Mayor: Borough ‘already paying more than its fair share’
By Joanne Degnan, Staff Writer
ALLENTOWN — Borough officials say they see “no rational basis” for Upper Freehold Township’s request for $50,000 more per year for firefighters’ salaries as well as a retroactive payment of nearly $500,000.
Upper Freehold CFO Dianne Kelly hand-delivered a letter from the Township Committee addressed to the mayor and Borough Council of Allentown on Feb. 22 that threatened legal action if the borough didn’t increase its annual contribution and pay a $486,189 “unpaid balance” for fire equipment and salaries associated with six career firefighters that were incurred between 2006 and 2010.
The Hope Fire Company of Allentown, which is actually in Upper Freehold now, operates without a fire tax and depends on donations and money from the two communities it serves. Upper Freehold serves as lead agency under an interlocal government agreement signed with Allentown eight years ago, but that pact expired in 2005.
The letter from Upper Freehold states that the township is shouldering 82 percent of the firefighters’ salaries and benefits, and says the expense should be split evenly between the two communities.

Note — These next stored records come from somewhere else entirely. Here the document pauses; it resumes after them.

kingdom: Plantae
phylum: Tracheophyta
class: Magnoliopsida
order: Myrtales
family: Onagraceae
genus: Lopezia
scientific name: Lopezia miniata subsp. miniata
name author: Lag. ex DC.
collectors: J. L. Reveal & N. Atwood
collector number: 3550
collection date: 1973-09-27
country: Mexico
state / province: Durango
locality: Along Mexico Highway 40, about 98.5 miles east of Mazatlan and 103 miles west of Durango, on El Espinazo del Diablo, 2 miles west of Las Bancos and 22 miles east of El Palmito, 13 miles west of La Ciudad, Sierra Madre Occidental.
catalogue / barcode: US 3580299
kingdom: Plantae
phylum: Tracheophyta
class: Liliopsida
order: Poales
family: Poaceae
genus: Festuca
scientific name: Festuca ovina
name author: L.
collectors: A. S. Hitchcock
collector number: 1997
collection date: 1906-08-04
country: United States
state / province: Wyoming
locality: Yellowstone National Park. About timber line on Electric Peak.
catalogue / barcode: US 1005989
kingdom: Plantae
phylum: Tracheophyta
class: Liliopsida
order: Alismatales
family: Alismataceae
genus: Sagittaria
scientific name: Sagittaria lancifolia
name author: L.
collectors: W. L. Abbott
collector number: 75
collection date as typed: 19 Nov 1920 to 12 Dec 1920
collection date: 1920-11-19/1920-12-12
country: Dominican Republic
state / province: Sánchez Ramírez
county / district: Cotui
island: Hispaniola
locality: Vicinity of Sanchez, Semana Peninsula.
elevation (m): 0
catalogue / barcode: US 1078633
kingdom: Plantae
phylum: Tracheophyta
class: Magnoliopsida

Mayor Stuart Fierstein and Council President Michael Schumacher said last week that the council had met with its attorney in executive session March 8 and decided it could not comply with Upper Freehold’s demands for more money. They said the borough’s public safety committee would be willing to meet with township officials face-to-face to try and resolve the financial dispute.
”Whether you use a formula based on property values, population, the number of dwellings or usage, Allentown is already paying more than its fair share,” Mayor Fierstein said last week when asked about the impasse.
”There is no rational basis for this request,” he said.
Mayor Fierstein said the Upper Freehold letter did not include the fact that the borough paid $34,500 in direct aid to the fire company in 2010 for items such as fuel, electricity, mortgage payments on the firehouse and equipment. This is in addition to the $67,059 that Allentown paid to Upper Freehold as the borough’s share of the cost for career firefighters’ salaries, health benefits, pension, equipment and other associated expenses. Together these two budgetary contributions total 22 percent of the total cost of operating the Hope Fire Company in 2010, he said.
By comparison, Allentown represents 14 percent of the tax base, 21 percent of the combined population of the two communities and 17.3 percent of the calls last year to the Hope Fire Company (excluding mutual aid calls to other communities, the NJ Turnpike, or the high school campus on High Street where children from both communities attend classes), Mr. Schumacher said.
”If Allentown’s annual payments have consistently exceed both its percentage of use and percentage of the tax base, how can they ask for half of the prior year’s expenses?” Mr. Schumacher asked.
The interlocal agreement signed by the communities in 2003, which has since expired, had required Allentown to pay 50 percent of the cost of the first paid driver for the Fire Department and up to $30,000 for additional employees, Mayor Fierstein said. He said the borough had not signed a subsequent agreement because the arrangement was supposed to be temporary, not permanent.
”This was supposed to be a transition, not a lifestyle,” Mayor Fierstein said.
Upper Freehold Mayor LoriSue Mount could not be reached Tuesday before the Messenger-Press deadline. Township CFO Dianne Kelly said Tuesday that no lawsuit had been filed since the original letter was delivered to Allentown.
A study prepared in 2001 for the two communities by fire protection consultant Harry Carter recommended the creation of a single fire district encompassing both Allentown and Upper Freehold with authority to create one fire budget and set a fire tax to fairly allocate costs. The levy would be collected using a common tax rate per $100 in assessed valuation.
Dr. Carter wrote in his report that the advantage of a fire district is that it would be able to “strike a balance between a township that is growing, and a borough that is essentially built-out.”
The report also discussed alternatives to an independent fire district, but warned that whatever route is taken requires the creation of a “stable funding base” to cover the Fire Department’s operational costs.
”I would doubt that sufficient resolve exists to allow for an adequate funding base to emerge just based on agreements,” Dr. Carter wrote.